BISHKEK, Kyrgyzstan — A court in Kyrgyzstan has ruled to dissolve a nongovernmental organization that ran a popular news website often critical of the government. 

The court order late Friday to shut down Kloop.kg follows raids on several other media outlets and arrests of their reporters, steps that Western governments have criticized as a crackdown on independent media. 

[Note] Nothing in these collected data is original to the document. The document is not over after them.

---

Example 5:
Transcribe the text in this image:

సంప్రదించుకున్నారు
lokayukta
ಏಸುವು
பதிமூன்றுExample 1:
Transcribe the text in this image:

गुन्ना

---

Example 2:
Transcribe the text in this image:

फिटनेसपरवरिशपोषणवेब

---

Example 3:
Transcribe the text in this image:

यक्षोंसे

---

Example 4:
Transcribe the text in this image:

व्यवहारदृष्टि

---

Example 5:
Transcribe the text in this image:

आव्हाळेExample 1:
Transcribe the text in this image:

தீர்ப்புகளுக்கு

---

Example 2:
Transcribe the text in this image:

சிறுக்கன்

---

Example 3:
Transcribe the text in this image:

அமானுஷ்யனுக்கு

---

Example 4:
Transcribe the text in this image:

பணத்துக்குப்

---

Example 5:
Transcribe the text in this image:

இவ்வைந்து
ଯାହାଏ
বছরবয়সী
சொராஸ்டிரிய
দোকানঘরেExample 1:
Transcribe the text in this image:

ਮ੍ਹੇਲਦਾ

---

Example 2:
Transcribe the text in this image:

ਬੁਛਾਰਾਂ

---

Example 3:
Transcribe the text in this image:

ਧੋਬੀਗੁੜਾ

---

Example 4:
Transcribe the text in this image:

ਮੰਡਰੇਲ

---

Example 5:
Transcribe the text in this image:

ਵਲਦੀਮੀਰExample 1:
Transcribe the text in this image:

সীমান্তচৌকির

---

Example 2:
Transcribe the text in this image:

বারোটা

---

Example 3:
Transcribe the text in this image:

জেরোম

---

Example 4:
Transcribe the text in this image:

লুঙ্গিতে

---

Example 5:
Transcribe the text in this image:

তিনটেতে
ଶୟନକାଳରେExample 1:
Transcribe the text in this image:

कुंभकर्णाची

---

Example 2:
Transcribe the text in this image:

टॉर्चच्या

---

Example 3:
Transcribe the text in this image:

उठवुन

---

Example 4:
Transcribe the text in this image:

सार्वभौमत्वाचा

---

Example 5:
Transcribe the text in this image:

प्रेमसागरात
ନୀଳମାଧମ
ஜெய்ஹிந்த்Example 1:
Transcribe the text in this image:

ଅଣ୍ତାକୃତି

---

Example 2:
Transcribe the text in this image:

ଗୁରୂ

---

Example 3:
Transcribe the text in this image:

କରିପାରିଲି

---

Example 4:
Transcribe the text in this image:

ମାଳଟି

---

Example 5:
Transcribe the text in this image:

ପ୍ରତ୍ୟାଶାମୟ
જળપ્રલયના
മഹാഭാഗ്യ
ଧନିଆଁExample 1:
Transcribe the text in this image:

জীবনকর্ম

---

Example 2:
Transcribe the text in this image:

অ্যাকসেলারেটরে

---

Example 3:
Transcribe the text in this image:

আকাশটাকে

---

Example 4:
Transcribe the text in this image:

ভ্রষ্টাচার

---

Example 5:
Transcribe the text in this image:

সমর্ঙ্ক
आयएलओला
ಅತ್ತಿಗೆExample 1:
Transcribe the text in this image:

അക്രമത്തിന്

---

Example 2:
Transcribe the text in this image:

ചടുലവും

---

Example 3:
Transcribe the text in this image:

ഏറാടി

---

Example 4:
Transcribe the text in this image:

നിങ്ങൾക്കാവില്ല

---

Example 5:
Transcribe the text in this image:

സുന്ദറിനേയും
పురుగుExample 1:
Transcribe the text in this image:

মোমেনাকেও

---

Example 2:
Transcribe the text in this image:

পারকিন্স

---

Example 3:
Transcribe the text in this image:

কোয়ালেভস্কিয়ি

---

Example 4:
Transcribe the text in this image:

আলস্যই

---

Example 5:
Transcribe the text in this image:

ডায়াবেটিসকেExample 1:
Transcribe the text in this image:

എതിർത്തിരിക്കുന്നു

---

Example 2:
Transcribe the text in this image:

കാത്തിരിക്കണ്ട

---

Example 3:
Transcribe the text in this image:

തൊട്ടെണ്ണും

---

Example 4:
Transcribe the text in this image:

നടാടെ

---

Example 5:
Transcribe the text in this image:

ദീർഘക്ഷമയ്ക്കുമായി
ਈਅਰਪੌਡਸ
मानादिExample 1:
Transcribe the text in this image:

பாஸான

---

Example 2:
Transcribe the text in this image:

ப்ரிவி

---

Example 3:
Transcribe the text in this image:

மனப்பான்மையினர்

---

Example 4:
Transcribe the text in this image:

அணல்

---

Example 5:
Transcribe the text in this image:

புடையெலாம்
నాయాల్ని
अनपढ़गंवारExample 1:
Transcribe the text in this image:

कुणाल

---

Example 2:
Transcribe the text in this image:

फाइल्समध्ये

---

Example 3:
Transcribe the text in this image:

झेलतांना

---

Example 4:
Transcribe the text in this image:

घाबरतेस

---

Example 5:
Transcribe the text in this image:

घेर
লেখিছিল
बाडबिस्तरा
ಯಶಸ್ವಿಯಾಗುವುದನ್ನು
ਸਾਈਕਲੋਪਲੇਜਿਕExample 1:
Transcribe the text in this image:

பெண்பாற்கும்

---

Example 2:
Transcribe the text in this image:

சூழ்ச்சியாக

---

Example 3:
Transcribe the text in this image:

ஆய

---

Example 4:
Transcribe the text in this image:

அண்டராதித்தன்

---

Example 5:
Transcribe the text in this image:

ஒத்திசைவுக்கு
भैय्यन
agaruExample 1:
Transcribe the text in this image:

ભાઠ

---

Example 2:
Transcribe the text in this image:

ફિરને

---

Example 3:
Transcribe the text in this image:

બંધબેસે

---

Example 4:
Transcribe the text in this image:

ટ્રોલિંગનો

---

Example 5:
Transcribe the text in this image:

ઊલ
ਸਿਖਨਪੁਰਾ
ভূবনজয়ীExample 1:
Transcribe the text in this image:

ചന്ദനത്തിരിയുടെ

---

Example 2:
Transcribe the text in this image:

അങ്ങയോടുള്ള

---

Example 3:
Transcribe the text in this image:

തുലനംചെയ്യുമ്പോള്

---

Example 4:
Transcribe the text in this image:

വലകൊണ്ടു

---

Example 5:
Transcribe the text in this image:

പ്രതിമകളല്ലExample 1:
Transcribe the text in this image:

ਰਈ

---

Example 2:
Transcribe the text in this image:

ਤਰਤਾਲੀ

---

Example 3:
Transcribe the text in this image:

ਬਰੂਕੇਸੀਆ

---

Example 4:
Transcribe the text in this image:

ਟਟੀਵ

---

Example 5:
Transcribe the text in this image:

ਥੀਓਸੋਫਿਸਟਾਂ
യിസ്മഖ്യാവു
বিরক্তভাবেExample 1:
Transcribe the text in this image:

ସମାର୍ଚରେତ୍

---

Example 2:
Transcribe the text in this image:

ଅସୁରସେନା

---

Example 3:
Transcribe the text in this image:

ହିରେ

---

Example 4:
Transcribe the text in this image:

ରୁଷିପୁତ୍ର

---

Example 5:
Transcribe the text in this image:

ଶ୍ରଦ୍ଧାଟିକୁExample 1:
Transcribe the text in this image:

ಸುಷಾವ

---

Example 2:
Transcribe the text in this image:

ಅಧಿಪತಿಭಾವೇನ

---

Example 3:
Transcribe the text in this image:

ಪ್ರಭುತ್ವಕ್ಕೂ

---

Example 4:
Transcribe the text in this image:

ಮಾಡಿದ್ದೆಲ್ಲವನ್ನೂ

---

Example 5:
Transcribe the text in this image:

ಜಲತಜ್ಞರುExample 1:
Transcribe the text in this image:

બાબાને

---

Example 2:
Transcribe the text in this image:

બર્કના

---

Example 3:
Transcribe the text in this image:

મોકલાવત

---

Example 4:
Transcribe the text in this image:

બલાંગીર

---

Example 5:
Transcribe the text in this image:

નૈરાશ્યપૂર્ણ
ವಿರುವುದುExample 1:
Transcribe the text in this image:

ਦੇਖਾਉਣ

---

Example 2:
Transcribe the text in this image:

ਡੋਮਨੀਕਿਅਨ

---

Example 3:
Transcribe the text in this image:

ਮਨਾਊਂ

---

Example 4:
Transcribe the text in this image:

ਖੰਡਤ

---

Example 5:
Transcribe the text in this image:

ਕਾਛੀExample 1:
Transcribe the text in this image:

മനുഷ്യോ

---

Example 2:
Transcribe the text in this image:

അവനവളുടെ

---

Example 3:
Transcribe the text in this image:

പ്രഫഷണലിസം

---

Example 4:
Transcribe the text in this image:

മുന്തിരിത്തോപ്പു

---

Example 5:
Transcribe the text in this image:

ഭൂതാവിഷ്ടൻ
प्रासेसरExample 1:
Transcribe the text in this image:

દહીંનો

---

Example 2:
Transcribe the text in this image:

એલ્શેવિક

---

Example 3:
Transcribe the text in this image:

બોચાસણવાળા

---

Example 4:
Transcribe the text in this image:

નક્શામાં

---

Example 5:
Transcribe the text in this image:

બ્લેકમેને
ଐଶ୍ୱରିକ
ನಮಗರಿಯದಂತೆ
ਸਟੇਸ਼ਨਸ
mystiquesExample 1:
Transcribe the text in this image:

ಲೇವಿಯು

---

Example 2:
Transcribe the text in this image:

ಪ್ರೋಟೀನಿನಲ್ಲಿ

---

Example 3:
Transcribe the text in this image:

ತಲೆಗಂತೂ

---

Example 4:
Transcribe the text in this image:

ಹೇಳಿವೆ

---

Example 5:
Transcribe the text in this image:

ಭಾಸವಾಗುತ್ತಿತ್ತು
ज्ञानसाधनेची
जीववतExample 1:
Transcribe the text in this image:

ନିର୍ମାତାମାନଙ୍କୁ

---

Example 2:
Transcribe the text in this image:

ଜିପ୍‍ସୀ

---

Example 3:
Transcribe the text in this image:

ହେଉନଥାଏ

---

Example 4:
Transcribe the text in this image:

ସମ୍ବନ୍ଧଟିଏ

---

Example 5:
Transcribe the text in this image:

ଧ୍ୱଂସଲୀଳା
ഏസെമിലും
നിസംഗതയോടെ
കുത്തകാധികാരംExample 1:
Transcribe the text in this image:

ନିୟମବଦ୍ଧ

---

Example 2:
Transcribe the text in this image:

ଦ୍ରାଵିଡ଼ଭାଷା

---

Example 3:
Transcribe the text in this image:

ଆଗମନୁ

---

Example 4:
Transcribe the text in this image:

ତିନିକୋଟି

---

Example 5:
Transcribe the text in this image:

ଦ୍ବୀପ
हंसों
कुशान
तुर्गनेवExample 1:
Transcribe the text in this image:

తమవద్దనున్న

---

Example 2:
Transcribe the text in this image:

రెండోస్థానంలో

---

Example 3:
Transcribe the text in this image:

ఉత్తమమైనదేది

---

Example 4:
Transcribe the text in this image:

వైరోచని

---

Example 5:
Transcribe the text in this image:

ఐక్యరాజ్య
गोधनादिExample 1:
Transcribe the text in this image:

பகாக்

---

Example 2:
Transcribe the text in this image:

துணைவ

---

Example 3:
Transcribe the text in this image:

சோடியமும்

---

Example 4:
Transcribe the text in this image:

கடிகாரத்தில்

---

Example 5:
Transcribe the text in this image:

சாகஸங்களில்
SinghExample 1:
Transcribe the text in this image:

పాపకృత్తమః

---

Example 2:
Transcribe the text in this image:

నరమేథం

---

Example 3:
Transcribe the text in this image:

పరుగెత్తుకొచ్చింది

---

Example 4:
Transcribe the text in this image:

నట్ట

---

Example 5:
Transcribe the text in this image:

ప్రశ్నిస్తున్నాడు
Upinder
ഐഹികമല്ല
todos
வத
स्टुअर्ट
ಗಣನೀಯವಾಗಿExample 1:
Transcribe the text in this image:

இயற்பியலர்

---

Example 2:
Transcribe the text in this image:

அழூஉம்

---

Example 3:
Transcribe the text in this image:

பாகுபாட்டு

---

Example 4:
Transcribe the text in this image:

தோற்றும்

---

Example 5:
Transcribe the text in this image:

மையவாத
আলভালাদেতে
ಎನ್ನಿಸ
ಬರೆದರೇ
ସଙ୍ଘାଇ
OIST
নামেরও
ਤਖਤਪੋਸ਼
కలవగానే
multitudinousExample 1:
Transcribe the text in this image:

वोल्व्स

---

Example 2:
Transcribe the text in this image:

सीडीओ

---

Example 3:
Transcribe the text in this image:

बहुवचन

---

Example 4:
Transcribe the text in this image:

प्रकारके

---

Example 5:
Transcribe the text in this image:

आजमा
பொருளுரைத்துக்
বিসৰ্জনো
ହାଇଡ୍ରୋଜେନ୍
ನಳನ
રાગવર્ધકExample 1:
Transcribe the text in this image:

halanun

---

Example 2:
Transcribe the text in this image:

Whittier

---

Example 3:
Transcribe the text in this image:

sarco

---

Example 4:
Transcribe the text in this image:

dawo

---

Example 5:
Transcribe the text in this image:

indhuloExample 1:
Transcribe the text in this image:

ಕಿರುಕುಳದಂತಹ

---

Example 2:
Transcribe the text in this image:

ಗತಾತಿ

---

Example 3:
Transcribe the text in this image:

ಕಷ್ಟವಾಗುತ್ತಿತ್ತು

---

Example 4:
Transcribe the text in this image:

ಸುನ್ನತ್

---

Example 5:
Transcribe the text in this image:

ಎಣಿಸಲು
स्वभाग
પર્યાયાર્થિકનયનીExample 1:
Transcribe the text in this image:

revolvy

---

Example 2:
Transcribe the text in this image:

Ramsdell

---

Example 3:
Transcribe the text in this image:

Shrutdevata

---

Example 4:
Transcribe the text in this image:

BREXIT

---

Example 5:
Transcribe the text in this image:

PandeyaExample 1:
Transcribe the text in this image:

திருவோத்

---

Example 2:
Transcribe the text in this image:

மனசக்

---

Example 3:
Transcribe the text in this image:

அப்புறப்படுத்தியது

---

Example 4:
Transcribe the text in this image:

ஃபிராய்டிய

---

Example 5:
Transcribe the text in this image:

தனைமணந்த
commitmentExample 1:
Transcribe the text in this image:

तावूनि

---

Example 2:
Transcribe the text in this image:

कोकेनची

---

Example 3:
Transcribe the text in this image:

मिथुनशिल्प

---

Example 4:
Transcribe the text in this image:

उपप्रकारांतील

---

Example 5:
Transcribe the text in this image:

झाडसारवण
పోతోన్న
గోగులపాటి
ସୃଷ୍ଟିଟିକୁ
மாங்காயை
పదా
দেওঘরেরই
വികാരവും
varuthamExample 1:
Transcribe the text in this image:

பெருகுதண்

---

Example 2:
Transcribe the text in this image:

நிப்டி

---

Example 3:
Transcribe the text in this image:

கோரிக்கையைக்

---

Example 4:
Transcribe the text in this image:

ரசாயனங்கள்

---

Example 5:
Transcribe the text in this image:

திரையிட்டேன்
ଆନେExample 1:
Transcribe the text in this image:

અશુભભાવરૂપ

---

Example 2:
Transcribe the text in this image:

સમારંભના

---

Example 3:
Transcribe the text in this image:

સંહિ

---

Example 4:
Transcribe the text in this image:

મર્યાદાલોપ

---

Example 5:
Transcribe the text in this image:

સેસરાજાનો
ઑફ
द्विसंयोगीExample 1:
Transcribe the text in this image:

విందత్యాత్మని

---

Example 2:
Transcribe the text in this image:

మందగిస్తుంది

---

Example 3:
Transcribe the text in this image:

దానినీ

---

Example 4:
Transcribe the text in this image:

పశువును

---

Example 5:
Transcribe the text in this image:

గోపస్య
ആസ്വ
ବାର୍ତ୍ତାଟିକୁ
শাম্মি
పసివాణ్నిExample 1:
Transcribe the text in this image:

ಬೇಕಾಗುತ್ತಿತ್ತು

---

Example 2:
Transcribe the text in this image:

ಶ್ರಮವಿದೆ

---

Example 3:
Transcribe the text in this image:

Kloop.kg’s troubles began last August when state prosecutors filed a lawsuit to have it shut down on the grounds that Kloop Media, its nongovernmental organization (NGO) publisher, was not registered as a media organization. 

Prosecutors also pointed out that many of the outlet’s publications were critical of the government, saying they discredited the authorities of the Central Asian nation. 

The court said that Kloop Media was carrying out activities outside of its charter. 

“The court ruling on Kloop is another nail in the coffin of media freedom in Kyrgyzstan,” Anna Kapushenko, the editor-in-chief of Kloop.kg’s Russian-language version, told Reuters. 

The group said it would appeal the ruling. 

Media in Kyrgyzstan, a former Soviet republic, have long enjoyed greater freedoms than those in other Central Asian countries with more autocratic governments. 

However, under President Sadyr Japarov, who came to power in 2020, the country adopted a law making it illegal for media and individuals to “discredit” the authorities, giving the government a tool to go after its critics. 

Kyrgyzstan is closely allied with Russia and hosts a Russian military airbase.